Evidence of the existence of an EpC committed to the cause of MRs comes from the fact that in the processes of getting provisions for MRs written into international regimes and agreements, leading roles were taken by a group of like-minded individuals in the United Nations Environment Programme (UNEP), Food and Agriculture Organisation (FAO), International Union for Conservation of Nature (IUCN), marine scientists, and MR planners and managers (Kelleher and Kenchington 1991; Salm et al. 2000; IUCN 2008). This community was united in its recognition of the MR as the best approach to protect marine biodiversity, and aimed at establishing MR networks to systematically protect representative habitats across each of the major marine provinces (OSPAR 2003b; Toropova et al. 2010). The policy ­recommendations of this EpC have been extensive: a number of guidelines and best practices have been provided by academics, ENGOs, research consultancies, and individual governments for the planning, development, management and evaluation of such MPA networks (Pomeroy et al. 2004).
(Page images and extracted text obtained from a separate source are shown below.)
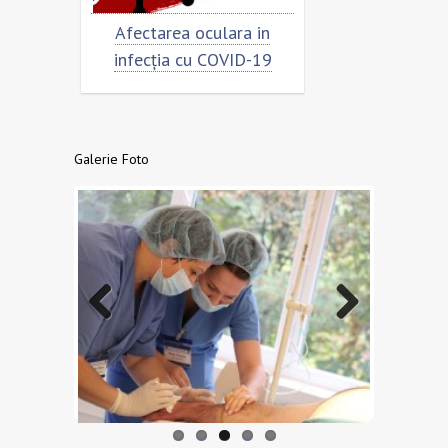
Afectarea oculara in
Cât de „încoronat” est
infecția cu COVID-19
virusul?
Galerie Foto
Previo
Next
us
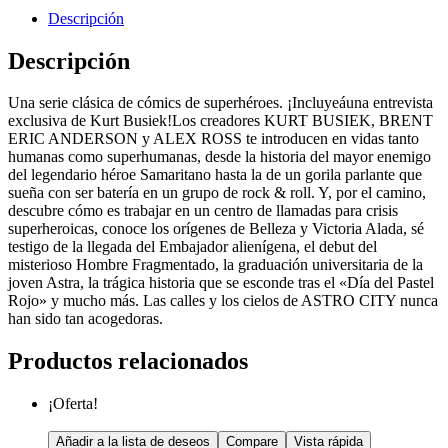
Descripción
Descripción
Una serie clásica de cómics de superhéroes. ¡Incluyeáuna entrevista
exclusiva de Kurt Busiek!Los creadores KURT BUSIEK, BRENT
ERIC ANDERSON y ALEX ROSS te introducen en vidas tanto
humanas como superhumanas, desde la historia del mayor enemigo
del legendario héroe Samaritano hasta la de un gorila parlante que
sueña con ser batería en un grupo de rock & roll. Y, por el camino,
descubre cómo es trabajar en un centro de llamadas para crisis
superheroicas, conoce los orígenes de Belleza y Victoria Alada, sé
testigo de la llegada del Embajador alienígena, el debut del
misterioso Hombre Fragmentado, la graduación universitaria de la
joven Astra, la trágica historia que se esconde tras el «Día del Pastel
Rojo» y mucho más. Las calles y los cielos de ASTRO CITY nunca
han sido tan acogedoras.
Productos relacionados
¡Oferta!
Añadir a la lista de deseos
Compare
Vista rápida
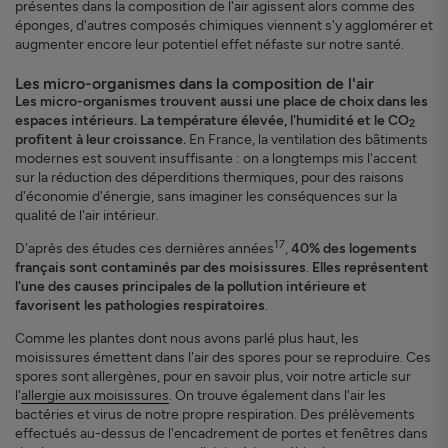
présentes dans la composition de l'air agissent alors comme des
éponges, d'autres composés chimiques viennent s'y agglomérer et
augmenter encore leur potentiel effet néfaste sur notre santé.
Les micro-organismes dans la composition de l'air
Les micro-organismes trouvent aussi une place de choix dans les
espaces intérieurs. La température élevée, l'humidité et le CO
2
profitent à leur croissance.
En France, la ventilation des bâtiments
modernes est souvent insuffisante : on a longtemps mis l'accent
sur la réduction des déperditions thermiques, pour des raisons
d'économie d'énergie, sans imaginer les conséquences sur la
qualité de l'air intérieur.
17
D'après des études ces dernières années
,
40% des logements
français sont contaminés par des moisissures
.
Elles représentent
l'une des causes principales de la pollution intérieure et
favorisent les pathologies respiratoires
.
Comme les plantes dont nous avons parlé plus haut, les
moisissures émettent dans l'air des spores pour se reproduire. Ces
spores sont allergènes, pour en savoir plus, voir notre article sur
l'
allergie aux moisissures
. On trouve également dans l'air les
bactéries et virus de notre propre respiration. Des prélèvements
effectués au-dessus de l'encadrement de portes et fenêtres dans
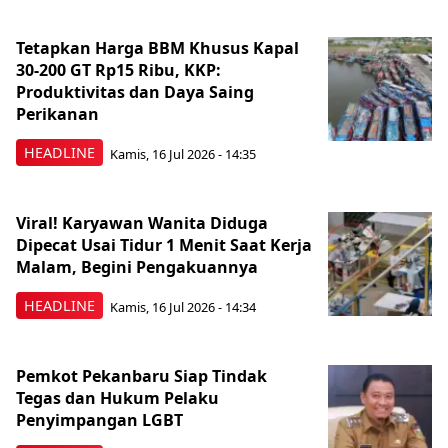
Tetapkan Harga BBM Khusus Kapal
30-200 GT Rp15 Ribu, KKP:
Produktivitas dan Daya Saing
Perikanan
HEADLINE
Kamis, 16 Jul 2026 - 14:35
Viral! Karyawan Wanita Diduga
Dipecat Usai Tidur 1 Menit Saat Kerja
Malam, Begini Pengakuannya
HEADLINE
Kamis, 16 Jul 2026 - 14:34
Pemkot Pekanbaru Siap Tindak
Tegas dan Hukum Pelaku
Penyimpangan LGBT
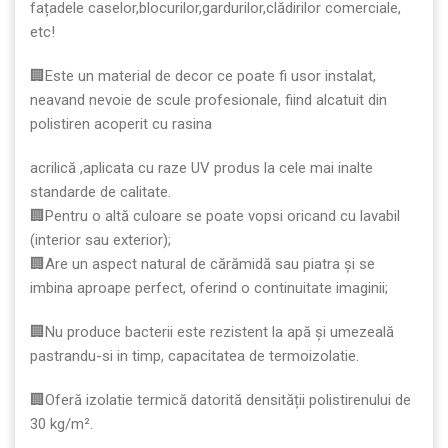
fațadele caselor,blocurilor,gardurilor,clădirilor comerciale,
etc!
🏢Este un material de decor ce poate fi usor instalat,
neavand nevoie de scule profesionale, fiind alcatuit din
polistiren acoperit cu rasina
acrilică ,aplicata cu raze UV produs la cele mai inalte
standarde de calitate.
🏢Pentru o altă culoare se poate vopsi oricand cu lavabil
(interior sau exterior);
🏢Are un aspect natural de cărămidă sau piatra și se
imbina aproape perfect, oferind o continuitate imaginii;
🏢Nu produce bacterii este rezistent la apă şi umezeală
pastrandu-si in timp, capacitatea de termoizolatie.
🏢Oferă izolatie termică datorită densității polistirenului de
30 kg/m².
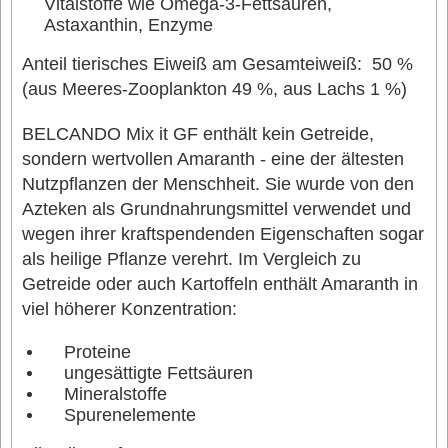
Vitalstoffe wie Omega-3-Fettsäuren,
Astaxanthin, Enzyme
Anteil tierisches Eiweiß am Gesamteiweiß: 50 %
(aus Meeres-Zooplankton 49 %, aus Lachs 1 %)
BELCANDO Mix it GF enthält kein Getreide,
sondern wertvollen Amaranth - eine der ältesten
Nutzpflanzen der Menschheit. Sie wurde von den
Azteken als Grundnahrungsmittel verwendet und
wegen ihrer kraftspendenden Eigenschaften sogar
als heilige Pflanze verehrt. Im Vergleich zu
Getreide oder auch Kartoffeln enthält Amaranth in
viel höherer Konzentration:
Proteine
ungesättigte Fettsäuren
Mineralstoffe
Spurenelemente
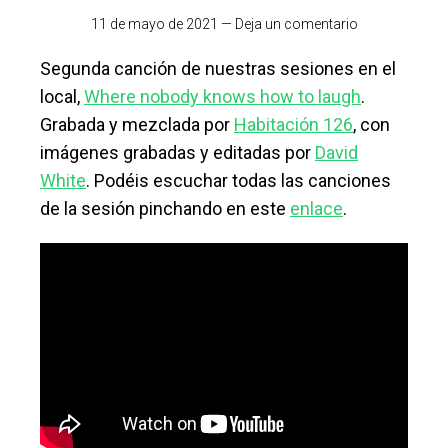
11 de mayo de 2021
—
Deja un comentario
Segunda canción de nuestras sesiones en el
local,
Where nobody knows how to laugh
.
Grabada y mezclada por
Habitación 126
, con
imágenes grabadas y editadas por
David
White
. Podéis escuchar todas las canciones
de la sesión pinchando en este
enlace
.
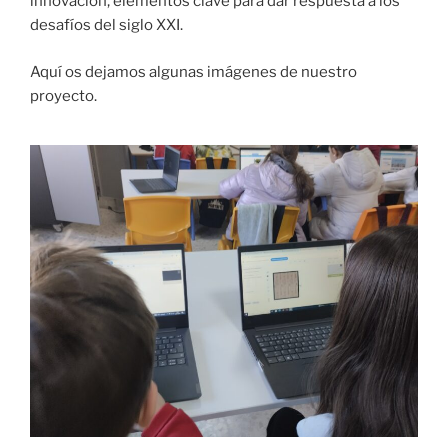
innovación, elementos clave para dar respuesta a los
desafíos del siglo XXI.
Aquí os dejamos algunas imágenes de nuestro
proyecto.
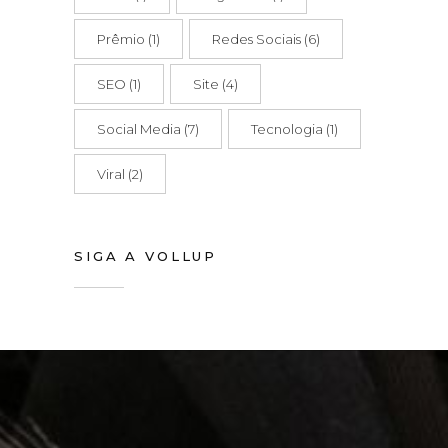
Prêmio
(1)
Redes Sociais
(6)
SEO
(1)
Site
(4)
Social Media
(7)
Tecnologia
(1)
Viral
(2)
SIGA A VOLLUP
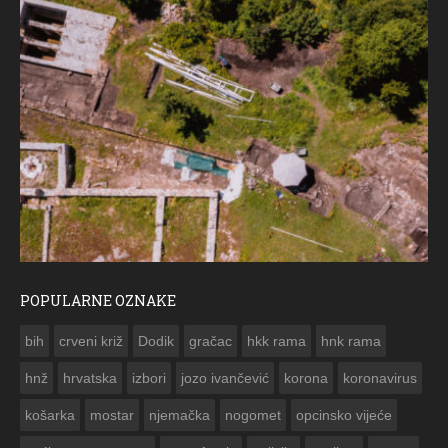
POPULARNE OZNAKE
ČES
bih
crveni križ
Dodik
gračac
hkk rama
hnk rama


hnž
hrvatska
izbori
jozo ivančević
korona
koronavirus
košarka
mostar
njemačka
nogomet
opcinsko vijeće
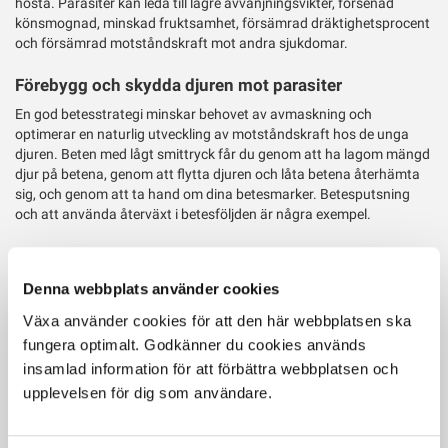
hosta. Parasiter kan leda till lägre avvänjningsvikter, försenad
könsmognad, minskad fruktsamhet, försämrad dräktighetsprocent
och försämrad motståndskraft mot andra sjukdomar.
Förebygg och skydda djuren mot parasiter
En god betesstrategi minskar behovet av avmaskning och
optimerar en naturlig utveckling av motståndskraft hos de unga
djuren. Beten med lågt smittryck får du genom att ha lagom mängd
djur på betena, genom att flytta djuren och låta betena återhämta
sig, och genom att ta hand om dina betesmarker. Betesputsning
och att använda återväxt i betesföljden är några exempel.
De flesta parasiter, förutom stora leverflundran, drabbar endast ett
djurslag. Då kan växelbete med får eller häst vara ett effektivt sätt
Denna webbplats använder cookies
att minska parasitsmitta. För kor med kalv går det att låta kalvarna
förbeta. Då används en tråd som kalvarna kan gå under men som
Växa använder cookies för att den här webbplatsen ska
håller korna kvar.
fungera optimalt. Godkänner du cookies används
insamlad information för att förbättra webbplatsen och
Tänk dig för vid inköp av djur
upplevelsen för dig som användare.
Om du inte har stora leverflundran eller lungmask i din besättning
bör du vara extra noggrann vid inköp av nya livdjur. Fråga alltid om
parasitstatus i besättningen du ska köpa ifrån och använd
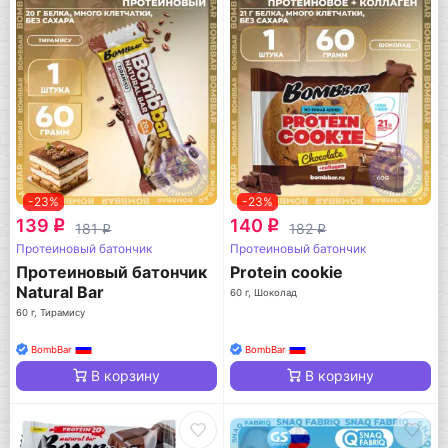
-23%
-23%
139
140
q
q
181
182
q
q
Протеиновый батончик
Протеиновый батончик
Протеиновый батончик
Protein cookie
Natural Bar
60 г, Шоколад
60 г, Тирамису
BombBar
BombBar
В корзину
В корзину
Until 1985, only about 430 MPAs had been created, mainly covering relatively small coastal areas (De Silva et al. 1986; Bjorklund 1974), and few of these were MRs, mostly established for the purpose of scientific research—for example, Leigh Island, New Zealand (1975), Las Cruces, Chile (1982), and Apo Island, Philippines (1982). However, during the 1990s, the EpC became increasingly influential on the direction of international marine policy, and in 1992 the IUCN’s Fourth World Congress on National Parks recommended that a global system of MPAs representing all major biogeographic types and ecosystems should be established. Later that year, the UN’s Earth Summit in Rio called on coastal states to maintain ­biological diversity and productivity of marine species and habitats through the establishment and management of protected areas through the CBD. The ­ratification of the CBD in 1994 placed a duty on signatory states to encourage ‘projects that promote the conservation and sustainable use of biological diversity of coastal and marine resources under threat’ (CBD 1994: 34(k)) implying the establishment of MPAs. However, explicit provisions for MPAs were not made in the CBD until 2006, when a target was adopted that stated that 10 % of each marine and coastal ecological region should be conserved in MPAs by 2010. In 1995, the IUCN elaborated the idea of creating a representative system of MPAs for each of the world’s major coastal biogeographic regions, identifying priorities for both regional and national authorities for establishing new MPAs or for improving management in those which already existed but were poorly managed or not managed at all (Kelleher et al. 1995). In 2003, the 12 coastal European nations of the Oslo Paris (OSPAR) Commission agreed to set up an ‘ecologically coherent’ network of MPAs in the Northeast ­Atlantic by 2010, though no definition of ecological coherence was provided (Ardron 2008a).